* Instructions for the task *
Each line of the data below holding the word "controller" must be copied.
___ Records shown ___
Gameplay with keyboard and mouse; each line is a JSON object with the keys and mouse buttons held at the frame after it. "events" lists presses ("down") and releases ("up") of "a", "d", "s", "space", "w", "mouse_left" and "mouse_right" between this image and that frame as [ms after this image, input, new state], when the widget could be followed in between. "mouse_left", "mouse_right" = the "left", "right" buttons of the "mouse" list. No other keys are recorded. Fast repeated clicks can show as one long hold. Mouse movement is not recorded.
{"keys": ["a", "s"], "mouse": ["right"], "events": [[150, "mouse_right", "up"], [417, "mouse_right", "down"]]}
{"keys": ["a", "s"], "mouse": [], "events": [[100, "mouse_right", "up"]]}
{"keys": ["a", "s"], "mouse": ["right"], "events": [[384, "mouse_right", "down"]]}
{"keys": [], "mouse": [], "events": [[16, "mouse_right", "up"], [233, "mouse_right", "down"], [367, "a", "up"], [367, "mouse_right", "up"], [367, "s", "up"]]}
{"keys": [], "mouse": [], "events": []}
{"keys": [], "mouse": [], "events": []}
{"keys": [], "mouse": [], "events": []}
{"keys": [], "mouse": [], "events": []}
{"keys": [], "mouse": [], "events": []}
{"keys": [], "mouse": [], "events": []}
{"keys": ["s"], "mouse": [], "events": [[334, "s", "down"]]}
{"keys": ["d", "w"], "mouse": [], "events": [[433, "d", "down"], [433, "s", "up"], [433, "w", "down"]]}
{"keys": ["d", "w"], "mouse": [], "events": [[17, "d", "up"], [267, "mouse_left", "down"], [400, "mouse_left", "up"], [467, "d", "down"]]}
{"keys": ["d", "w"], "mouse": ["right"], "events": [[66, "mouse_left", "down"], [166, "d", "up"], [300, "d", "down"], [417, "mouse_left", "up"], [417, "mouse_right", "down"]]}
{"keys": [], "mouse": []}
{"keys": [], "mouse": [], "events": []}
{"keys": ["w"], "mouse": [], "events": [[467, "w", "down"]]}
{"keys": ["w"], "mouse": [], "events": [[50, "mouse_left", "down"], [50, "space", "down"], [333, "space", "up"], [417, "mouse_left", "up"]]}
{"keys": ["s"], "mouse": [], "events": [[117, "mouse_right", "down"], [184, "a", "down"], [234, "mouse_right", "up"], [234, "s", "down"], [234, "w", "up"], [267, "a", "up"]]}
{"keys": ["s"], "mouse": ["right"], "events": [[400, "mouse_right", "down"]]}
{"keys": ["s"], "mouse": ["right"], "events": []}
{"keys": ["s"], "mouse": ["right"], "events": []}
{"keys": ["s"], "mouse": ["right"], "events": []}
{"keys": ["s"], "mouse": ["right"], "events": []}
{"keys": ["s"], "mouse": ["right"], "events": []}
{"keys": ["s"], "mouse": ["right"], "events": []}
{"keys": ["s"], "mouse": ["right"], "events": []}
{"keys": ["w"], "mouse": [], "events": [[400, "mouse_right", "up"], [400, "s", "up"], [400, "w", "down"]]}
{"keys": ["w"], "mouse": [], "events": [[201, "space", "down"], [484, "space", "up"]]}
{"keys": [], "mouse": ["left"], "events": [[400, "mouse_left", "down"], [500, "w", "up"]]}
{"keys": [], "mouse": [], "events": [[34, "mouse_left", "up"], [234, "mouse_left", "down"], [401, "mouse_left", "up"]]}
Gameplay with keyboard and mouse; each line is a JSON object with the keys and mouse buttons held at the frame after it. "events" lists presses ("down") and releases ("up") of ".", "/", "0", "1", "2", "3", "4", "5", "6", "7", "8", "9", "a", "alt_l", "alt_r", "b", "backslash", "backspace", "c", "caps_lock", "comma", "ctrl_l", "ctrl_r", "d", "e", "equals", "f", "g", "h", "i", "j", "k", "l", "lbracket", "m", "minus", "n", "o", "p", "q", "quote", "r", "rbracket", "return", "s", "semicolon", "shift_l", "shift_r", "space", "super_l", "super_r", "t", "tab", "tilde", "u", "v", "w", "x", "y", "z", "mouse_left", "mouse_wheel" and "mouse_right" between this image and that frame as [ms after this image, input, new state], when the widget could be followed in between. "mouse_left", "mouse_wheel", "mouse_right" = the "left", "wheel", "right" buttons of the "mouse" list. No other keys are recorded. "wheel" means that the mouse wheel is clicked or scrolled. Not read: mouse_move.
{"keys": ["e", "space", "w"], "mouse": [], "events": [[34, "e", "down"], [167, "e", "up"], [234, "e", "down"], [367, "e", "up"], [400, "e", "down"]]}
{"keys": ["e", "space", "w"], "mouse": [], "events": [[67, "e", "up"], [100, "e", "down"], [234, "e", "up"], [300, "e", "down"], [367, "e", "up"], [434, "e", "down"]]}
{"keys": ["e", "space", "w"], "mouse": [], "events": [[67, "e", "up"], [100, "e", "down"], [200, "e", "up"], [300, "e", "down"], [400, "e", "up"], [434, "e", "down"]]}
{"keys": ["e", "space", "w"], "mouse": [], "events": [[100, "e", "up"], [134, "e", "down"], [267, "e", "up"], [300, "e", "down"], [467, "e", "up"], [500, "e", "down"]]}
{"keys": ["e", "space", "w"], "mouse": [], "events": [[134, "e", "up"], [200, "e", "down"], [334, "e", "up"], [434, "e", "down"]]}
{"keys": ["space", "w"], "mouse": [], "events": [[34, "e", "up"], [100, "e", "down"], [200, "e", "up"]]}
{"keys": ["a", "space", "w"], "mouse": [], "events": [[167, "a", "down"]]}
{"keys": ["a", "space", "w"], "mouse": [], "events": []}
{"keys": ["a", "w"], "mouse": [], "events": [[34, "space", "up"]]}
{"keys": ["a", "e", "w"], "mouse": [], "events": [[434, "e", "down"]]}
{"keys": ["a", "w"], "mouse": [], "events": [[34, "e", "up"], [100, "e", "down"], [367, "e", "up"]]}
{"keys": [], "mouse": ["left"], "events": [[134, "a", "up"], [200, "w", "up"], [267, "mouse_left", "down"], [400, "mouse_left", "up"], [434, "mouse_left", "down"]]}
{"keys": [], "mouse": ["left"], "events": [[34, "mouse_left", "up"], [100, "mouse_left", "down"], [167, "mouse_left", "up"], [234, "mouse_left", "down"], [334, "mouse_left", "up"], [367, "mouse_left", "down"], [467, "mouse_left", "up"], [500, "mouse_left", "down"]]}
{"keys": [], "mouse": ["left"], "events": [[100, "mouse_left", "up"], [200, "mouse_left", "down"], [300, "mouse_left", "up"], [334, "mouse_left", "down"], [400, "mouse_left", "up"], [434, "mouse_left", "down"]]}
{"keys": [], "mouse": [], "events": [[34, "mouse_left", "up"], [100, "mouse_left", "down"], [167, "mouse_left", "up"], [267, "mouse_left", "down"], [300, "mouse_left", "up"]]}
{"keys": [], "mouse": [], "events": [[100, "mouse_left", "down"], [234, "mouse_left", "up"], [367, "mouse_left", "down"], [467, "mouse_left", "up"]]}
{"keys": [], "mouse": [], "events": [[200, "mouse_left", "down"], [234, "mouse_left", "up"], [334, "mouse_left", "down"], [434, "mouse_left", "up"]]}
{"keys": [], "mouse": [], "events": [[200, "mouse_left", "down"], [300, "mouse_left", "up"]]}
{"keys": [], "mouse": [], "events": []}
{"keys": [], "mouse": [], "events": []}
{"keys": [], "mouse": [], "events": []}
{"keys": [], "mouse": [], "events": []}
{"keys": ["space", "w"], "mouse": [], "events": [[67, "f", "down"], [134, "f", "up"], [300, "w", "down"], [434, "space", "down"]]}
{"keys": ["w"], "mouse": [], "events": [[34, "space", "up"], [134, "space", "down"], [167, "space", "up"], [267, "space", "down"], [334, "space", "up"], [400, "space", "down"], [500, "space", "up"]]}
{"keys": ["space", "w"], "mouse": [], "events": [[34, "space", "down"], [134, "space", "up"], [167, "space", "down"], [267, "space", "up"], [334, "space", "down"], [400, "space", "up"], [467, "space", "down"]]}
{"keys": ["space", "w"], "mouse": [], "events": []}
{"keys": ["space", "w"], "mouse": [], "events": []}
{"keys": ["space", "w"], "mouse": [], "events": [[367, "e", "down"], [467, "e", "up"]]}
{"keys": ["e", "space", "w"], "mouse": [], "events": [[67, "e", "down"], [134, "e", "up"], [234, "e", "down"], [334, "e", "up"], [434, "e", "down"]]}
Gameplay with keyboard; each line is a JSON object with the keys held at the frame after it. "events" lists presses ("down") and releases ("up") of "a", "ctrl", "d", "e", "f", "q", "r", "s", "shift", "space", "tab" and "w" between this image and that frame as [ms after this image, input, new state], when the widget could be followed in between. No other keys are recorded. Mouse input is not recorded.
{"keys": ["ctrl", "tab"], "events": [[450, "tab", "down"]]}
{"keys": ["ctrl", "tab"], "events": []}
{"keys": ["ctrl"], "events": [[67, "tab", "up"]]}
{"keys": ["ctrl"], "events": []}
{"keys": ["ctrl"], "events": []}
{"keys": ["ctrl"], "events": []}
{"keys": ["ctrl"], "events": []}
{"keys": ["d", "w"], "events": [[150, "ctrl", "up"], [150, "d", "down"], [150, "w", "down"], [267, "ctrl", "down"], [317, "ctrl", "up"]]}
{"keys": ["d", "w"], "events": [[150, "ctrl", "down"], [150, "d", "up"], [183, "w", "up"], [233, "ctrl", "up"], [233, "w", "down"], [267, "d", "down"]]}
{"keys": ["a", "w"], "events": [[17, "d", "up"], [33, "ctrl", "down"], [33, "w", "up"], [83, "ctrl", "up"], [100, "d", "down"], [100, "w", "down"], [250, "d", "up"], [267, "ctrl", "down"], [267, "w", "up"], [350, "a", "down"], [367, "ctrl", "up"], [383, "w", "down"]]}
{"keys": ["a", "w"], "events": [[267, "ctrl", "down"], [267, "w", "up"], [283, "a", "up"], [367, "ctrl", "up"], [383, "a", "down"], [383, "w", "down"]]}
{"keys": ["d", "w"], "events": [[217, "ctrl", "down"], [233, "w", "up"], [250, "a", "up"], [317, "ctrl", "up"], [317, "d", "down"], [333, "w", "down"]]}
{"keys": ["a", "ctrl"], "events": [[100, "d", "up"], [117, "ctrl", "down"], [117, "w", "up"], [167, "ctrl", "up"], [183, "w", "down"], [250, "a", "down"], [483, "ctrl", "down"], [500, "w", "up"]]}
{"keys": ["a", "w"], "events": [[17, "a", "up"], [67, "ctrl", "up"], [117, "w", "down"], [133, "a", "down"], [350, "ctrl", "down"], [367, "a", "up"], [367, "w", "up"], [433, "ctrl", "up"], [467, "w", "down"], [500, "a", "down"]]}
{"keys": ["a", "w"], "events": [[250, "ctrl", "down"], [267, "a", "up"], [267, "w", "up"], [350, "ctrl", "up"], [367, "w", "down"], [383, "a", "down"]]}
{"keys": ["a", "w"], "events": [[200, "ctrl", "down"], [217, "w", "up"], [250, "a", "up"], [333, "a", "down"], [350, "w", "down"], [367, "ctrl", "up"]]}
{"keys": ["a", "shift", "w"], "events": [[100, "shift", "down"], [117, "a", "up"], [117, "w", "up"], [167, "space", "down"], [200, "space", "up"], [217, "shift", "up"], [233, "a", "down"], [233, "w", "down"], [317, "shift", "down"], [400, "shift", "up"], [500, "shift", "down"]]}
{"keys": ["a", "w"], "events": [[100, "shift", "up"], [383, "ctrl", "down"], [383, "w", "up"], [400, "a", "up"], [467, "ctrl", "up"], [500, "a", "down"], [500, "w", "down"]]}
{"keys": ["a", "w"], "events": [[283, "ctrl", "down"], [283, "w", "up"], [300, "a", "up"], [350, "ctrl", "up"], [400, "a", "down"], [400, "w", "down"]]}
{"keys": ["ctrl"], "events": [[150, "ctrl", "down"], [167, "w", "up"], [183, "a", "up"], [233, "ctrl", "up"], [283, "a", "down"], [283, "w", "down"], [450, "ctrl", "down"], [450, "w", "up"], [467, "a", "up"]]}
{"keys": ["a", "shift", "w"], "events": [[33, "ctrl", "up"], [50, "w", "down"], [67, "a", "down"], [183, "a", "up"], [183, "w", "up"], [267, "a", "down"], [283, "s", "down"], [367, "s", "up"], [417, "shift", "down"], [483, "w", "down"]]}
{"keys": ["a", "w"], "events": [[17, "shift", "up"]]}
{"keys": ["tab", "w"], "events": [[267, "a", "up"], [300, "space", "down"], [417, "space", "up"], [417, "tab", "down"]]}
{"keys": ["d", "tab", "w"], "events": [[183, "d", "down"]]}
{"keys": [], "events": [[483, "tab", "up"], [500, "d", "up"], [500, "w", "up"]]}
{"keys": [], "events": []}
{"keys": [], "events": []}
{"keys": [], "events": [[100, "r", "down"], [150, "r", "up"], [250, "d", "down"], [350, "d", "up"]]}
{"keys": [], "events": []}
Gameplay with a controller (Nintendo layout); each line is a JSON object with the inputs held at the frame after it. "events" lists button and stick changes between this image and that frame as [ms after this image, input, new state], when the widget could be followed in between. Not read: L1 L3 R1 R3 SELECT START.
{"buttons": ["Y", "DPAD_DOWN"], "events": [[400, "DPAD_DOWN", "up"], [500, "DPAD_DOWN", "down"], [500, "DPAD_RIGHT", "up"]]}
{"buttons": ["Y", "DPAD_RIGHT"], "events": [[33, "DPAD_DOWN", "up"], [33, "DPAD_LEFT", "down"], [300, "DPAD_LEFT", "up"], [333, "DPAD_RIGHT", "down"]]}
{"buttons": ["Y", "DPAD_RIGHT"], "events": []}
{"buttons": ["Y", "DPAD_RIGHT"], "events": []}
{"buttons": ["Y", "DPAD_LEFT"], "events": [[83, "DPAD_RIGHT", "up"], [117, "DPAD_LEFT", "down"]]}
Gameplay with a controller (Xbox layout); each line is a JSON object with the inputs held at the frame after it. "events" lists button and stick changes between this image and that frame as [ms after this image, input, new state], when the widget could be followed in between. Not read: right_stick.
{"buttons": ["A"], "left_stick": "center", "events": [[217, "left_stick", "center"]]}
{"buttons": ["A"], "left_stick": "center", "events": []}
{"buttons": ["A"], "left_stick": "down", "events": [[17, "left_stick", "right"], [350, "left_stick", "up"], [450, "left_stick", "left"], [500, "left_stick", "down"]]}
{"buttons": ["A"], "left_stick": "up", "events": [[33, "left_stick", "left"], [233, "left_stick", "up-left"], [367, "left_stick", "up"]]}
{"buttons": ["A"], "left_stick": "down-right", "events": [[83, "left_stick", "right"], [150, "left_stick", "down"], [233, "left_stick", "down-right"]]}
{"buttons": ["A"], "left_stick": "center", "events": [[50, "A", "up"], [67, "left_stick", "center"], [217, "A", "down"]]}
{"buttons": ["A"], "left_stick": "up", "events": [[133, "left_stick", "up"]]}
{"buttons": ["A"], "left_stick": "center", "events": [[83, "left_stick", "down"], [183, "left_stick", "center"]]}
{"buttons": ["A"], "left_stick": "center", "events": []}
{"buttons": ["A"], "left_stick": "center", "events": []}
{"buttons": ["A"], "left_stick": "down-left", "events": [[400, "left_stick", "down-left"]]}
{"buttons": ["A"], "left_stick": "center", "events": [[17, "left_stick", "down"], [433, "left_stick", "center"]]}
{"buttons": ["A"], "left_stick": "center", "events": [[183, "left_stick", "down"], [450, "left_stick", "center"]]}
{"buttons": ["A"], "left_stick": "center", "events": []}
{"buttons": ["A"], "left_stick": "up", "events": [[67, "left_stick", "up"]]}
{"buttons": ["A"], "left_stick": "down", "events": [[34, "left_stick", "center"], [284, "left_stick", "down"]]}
___
* Solution for this problem *
Gameplay with a controller (Nintendo layout); each line is a JSON object with the inputs held at the frame after it. "events" lists button and stick changes between this image and that frame as [ms after this image, input, new state], when the widget could be followed in between. Not read: L1 L3 R1 R3 SELECT START.
Gameplay with a controller (Xbox layout); each line is a JSON object with the inputs held at the frame after it. "events" lists button and stick changes between this image and that frame as [ms after this image, input, new state], when the widget could be followed in between. Not read: right_stick.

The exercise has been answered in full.